Dehydration headaches: Natural helpers
If you wish to avoid using drugs to overcome your headache then you can try the following natural remedies:
– Lavender oil – Try massaging a tiny drop of lavender oil onto your forehead and temples.
– Peppermint tea bags – Try wetting two tea bags and placing them over your eyes for 15 minutes.
– Rosemary tea – You can try drinking one cup of rosemary tea, as this is said to stop a headache from becoming worse.
– Lavender, Peppermint and Coconut Oil – Mix these three elements together and apply to the temples, forehead and neck and leave for 30 minutes (ideally whilst you rest).
Dehydration: Going beyond the headaches and onto something more serious
One of the most life threatening of all possibilities should you find yourself living off the wilderness for any period of time after a disaster is that of dehydration, and beyond the symptoms listed earlier the fact remains that the eventual and final of symbols of complete dehydration is death. So let’s move on to being prepared for disaster and avoiding the grave circumstances that being without water can present.
Dehydration and Dehydration Headaches outdoors and in the wilderness
- Be prepare before disaster even strikes
First and foremost, you should ideally be packed and prepared for if disaster strikes. We recently published an article upon this very subject where we covered the essential topic of a Bug out Bag. Within this, we stressed the importance of keeping fluid packed (as well as packing water content based foods). So, if you’ve followed this advice and disaster does strike, you’ll already be on firm footing with a water source to keep you going whilst you run through the remaining tips.
For those who are less than prepared however the tips below may not pay to be undertaken with any more urgency than usually, as retaining as much water as you can, and avoiding sweating as much as possible, is paramount.
- Rest frequently, keep as cool as possible and be on the lookout for the symptoms of dehydration
Resting frequently, particularly during the hottest parts of the day, is essential when you don’t know where your next drink is coming from. Be vigilant along your travels and wary of the time and your location. If you are very thirsty and lethargic, you are likely dehydrated, especially if you are also experiencing a dehydration headache as well. Reevaluate your plans and get to a clean water source A.S.A.P.
- Remember that water sources aren’t just the impossible to find oasis
Water sources include everything from fruit and veg right through to the trickling stream, so remember to look for more than what may be traditional water routes.
- Be aware of drinking water and its contaminates
So, you’ve found water… great, right?
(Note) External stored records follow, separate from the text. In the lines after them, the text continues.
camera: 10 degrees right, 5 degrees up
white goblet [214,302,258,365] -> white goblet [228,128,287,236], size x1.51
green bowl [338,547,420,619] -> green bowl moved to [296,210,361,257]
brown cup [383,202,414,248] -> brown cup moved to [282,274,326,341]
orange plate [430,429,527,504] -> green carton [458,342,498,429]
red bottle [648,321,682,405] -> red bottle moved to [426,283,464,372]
Well, not quite. When suffering with dehydration and a dehydration headache, your decisions may well be compromised and you may not be thinking clearly. You see water sources in practically every part of the world are very rarely pure, and generally tend to include contaminants to greater or lesser degrees. This most specifically can include: turbidity, toxic chemicals, bacteria, viruses and parasitic worms.
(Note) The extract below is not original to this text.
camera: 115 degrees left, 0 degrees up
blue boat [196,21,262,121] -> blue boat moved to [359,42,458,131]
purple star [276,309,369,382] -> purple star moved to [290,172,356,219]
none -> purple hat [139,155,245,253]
This is again where my Bug out Bag blog post would have come in handy, as it covers all of the items required for ensuring that drinking water is safe through various purification tools.
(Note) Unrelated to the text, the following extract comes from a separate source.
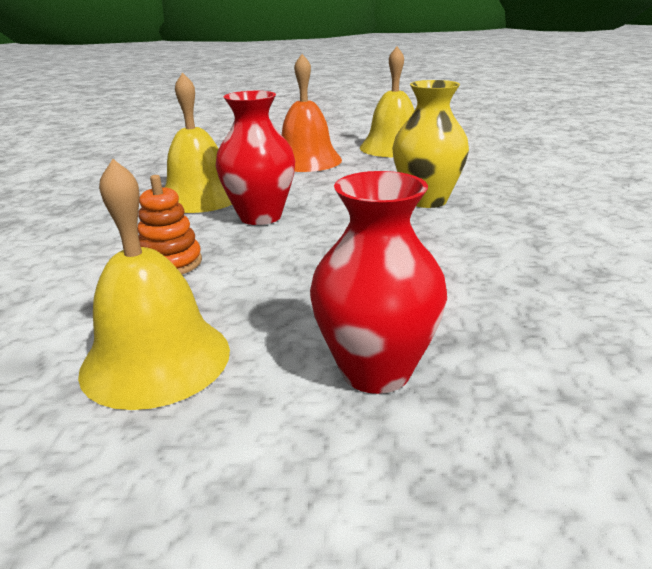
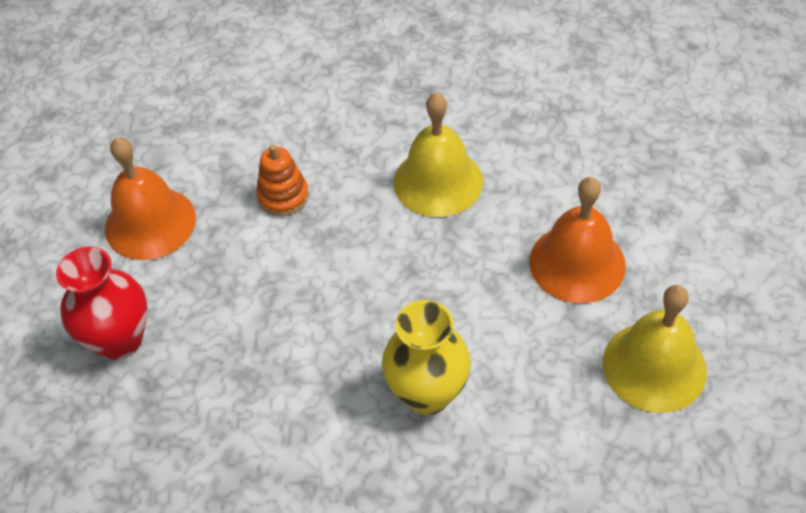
camera: 90 degrees right, 25 degrees up
yellow bell [78,159,230,410] -> orange bell [105,137,196,260]
red vase [215,91,295,225] -> none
- Look out for the signs of water that is close
There are many signs that a water source may be close, so always be on the look out for the following:
– Rocky terrains and crevices (rain water can frequently collect in these areas).
– Muddy, squishy or damp ground.
– Green vegetation, such as grass, can indicate that a water source may be close.
– Animal tracks or collections of animal habitats.
– Insects (where there are plenty of insects you’re almost certain to find a water source).
– Birds (birds tend to circle watering sources/holes, so keep one eye on the skies).
- Gather some form of water carrier
If you have no bottle prepacked then you should remember to look out for something that can be used to carry your water once you find it. Most likely this will be some form of wood that can be cut down and carved into a container.